私は、以前にもお話ししたことがあったかもしれないが、外科の教室に属していると同時に、勤務先病院の「がん相談支援センター」というところのセンター長も10年以上務めている。

がん相談支援センターとは、がん診療連携拠点病院という各地域で中心となってがん診療を行っている病院として、厚生労働省の認定を受けた病院に設置が義務付けられている、がんの患者さんとその家族が無料で相談できる部署である。セカンドオピニオンの受け方、がん関連の受けられる支援の案内、臨床試験の案内、就労支援相談案内、主治医とのコミュニケーションの相談、金銭的相談、と多岐にわたる相談を、自分の病院の患者さん以外からも受け付けている相談部署である。

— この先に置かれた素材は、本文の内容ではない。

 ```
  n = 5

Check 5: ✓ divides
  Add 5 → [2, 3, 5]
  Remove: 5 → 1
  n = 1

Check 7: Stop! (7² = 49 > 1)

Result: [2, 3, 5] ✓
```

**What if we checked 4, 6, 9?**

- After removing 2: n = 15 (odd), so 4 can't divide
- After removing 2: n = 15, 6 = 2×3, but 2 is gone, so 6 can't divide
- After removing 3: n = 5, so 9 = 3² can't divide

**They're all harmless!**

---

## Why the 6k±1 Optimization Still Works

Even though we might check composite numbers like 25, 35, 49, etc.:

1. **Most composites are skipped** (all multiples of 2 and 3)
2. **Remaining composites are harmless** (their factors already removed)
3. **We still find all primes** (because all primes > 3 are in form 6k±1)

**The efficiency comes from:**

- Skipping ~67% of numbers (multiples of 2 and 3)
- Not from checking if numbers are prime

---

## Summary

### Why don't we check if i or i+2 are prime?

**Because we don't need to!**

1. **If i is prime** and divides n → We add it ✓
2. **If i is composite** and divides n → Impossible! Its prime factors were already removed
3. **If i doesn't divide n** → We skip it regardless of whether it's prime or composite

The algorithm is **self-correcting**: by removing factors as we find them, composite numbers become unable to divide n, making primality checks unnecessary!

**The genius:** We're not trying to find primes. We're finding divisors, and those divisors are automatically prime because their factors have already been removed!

がん相談支援センターが行わなければならない業務は、厚生労働省からのお達しにより増加傾向にあり、その重要性は増している。ただ、無料相談であるゆえ病院内では非採算部門であり、どうも冷遇されている傾向にはある。

ひとまずそれはいいとして、ここで受ける相談のすべてに目を通していると、主治医とのコミュニケーションで不満のある患者さんが結構多いことに気づく。当院では、苦情は「患者相談」という別の部署があり、がん相談支援センターは苦情を言うための場所ではない。それでも、主治医の説明不足に話題がいってしまうことがかなりある。

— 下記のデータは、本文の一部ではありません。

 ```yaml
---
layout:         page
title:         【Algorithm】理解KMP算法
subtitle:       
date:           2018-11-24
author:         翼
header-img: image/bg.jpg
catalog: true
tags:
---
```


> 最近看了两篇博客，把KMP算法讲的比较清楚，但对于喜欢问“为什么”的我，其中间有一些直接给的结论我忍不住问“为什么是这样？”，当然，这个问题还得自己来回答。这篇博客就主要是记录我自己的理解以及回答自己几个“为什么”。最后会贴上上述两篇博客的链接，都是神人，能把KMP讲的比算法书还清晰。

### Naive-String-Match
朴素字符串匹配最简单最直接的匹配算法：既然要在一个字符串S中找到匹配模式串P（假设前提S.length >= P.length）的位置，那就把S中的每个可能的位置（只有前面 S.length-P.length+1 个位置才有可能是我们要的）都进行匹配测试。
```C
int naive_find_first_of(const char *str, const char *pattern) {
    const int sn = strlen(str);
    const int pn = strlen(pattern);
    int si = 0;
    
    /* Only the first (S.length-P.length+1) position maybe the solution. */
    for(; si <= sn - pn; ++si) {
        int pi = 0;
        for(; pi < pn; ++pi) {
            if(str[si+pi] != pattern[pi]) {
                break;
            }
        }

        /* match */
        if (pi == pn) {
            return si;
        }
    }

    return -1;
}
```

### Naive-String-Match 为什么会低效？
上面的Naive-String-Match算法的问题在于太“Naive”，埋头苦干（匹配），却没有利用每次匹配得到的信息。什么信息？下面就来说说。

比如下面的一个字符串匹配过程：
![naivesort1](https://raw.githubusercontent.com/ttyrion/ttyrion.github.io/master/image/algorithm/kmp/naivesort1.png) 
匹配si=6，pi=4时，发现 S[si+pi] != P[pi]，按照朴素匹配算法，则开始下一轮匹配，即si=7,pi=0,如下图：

外科医は進歩的な技術や、高度な技術、新しい術式、精密な手術、執刀数の多さなどにより、自信を高め、自己評価を上げている人も多い。確かに、下手よりは上手のほうがよかろう。しかし、それが患者さんの最も望むものなのかをよく考える必要がある。患者さんが最も望むものは、主治医との信頼関係、安心感、何でも聞ける人間関係である。極論すれば、どちらをとるか、と言われれば、技術の高さよりも信頼関係であると思う。高度で治る医療をしたとしても、受け手が満足していなければ、いい医師とはいえない。ぜひ、いい医師をめざしたい、と同時に、患者さんの満足度を測るシステム、さらには、それが医師への評価にもつながるようなシステムがあるといいと思う。